What you will do:
Copy out the whole article about the Chinese surveillance balloon word for word.

Excerpt provided:

========================================================================

CHINA TAKES WORLD BY STORM WITH BALLOONS AND DRONES
On February 4, a US Air Force jet downed a huge Chinese surveillance balloon over the water off the coast of South Carolina. Launched from its home base on China’s Hainan Island on January 28, the balloon drifted across the Pacific into North American airspace over Alaska’s Aleutian Islands, and then from there crossed Canada and the American heartland. It was shot down a week after it entered Alaska. Hainan Island off the southern coast of the South China Sea is known for the Langpo Naval Base, one of the world’s biggest underground submarine centers, and the Wenchang Space Launch Site the Chinese Liberation Army (PLA) boasts.
The balloon, measuring 200 feet in diameter, was shot down shortly after it exited the continental US. An analysis of its debris collected by the US Navy and the FBI has yet to begin, but the US government has labeled the craft as a spy balloon after retrieving key electronics, including sensors.
Typical of Chinese officials who are reluctant to admit their wrongdoing despite
being confronted with evidence, Xu Xueyuan, chargé d’affaires at the Chinese Embassy in Washington, angrily refuted the action by the US government. In the Opinion column of the Washington Post dated February 17, Xu complained:
“The airship, which was being used for civilian meteorological research, unintentionally entered U.S. airspace because of the westerlies and its limited self-steering capability…(but) the United States labeled it as a ‘spy balloon’ of the People’s Liberation Army, and shot it down, though it posed no real security threat.”
On the same day, top Chinese diplomat Wang Yi had this to say about the US action during a talk with Pakistani Foreign Minister Bilawal Bhutto on the sidelines of the Munich Security Conference: “The US has ignored the basic facts and overacted by abusing military force and hyping up the event, and this almost hysterical act of the US has shown that its prejudice and ignorance towards China has reached a preposterous level.” Wang’s reaction was characteristic of the diplomat, who is widely viewed as being highly arrogant.

========================================================================

Data listing:
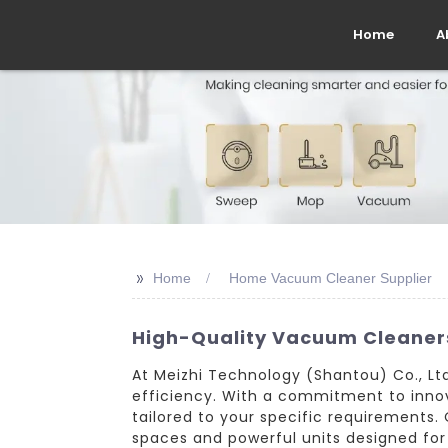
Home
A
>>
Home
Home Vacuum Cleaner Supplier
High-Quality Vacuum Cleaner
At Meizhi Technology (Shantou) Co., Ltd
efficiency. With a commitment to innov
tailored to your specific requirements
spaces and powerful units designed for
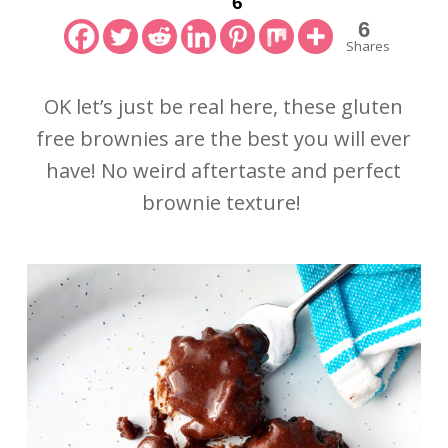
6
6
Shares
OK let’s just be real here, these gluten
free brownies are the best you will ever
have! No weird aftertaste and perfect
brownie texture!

========================================================================

Completed task:
CHINA TAKES WORLD BY STORM WITH BALLOONS AND DRONES
On February 4, a US Air Force jet downed a huge Chinese surveillance balloon over the water off the coast of South Carolina. Launched from its home base on China’s Hainan Island on January 28, the balloon drifted across the Pacific into North American airspace over Alaska’s Aleutian Islands, and then from there crossed Canada and the American heartland. It was shot down a week after it entered Alaska. Hainan Island off the southern coast of the South China Sea is known for the Langpo Naval Base, one of the world’s biggest underground submarine centers, and the Wenchang Space Launch Site the Chinese Liberation Army (PLA) boasts.
The balloon, measuring 200 feet in diameter, was shot down shortly after it exited the continental US. An analysis of its debris collected by the US Navy and the FBI has yet to begin, but the US government has labeled the craft as a spy balloon after retrieving key electronics, including sensors.
Typical of Chinese officials who are reluctant to admit their wrongdoing despite
being confronted with evidence, Xu Xueyuan, chargé d’affaires at the Chinese Embassy in Washington, angrily refuted the action by the US government. In the Opinion column of the Washington Post dated February 17, Xu complained:
“The airship, which was being used for civilian meteorological research, unintentionally entered U.S. airspace because of the westerlies and its limited self-steering capability…(but) the United States labeled it as a ‘spy balloon’ of the People’s Liberation Army, and shot it down, though it posed no real security threat.”
On the same day, top Chinese diplomat Wang Yi had this to say about the US action during a talk with Pakistani Foreign Minister Bilawal Bhutto on the sidelines of the Munich Security Conference: “The US has ignored the basic facts and overacted by abusing military force and hyping up the event, and this almost hysterical act of the US has shown that its prejudice and ignorance towards China has reached a preposterous level.” Wang’s reaction was characteristic of the diplomat, who is widely viewed as being highly arrogant.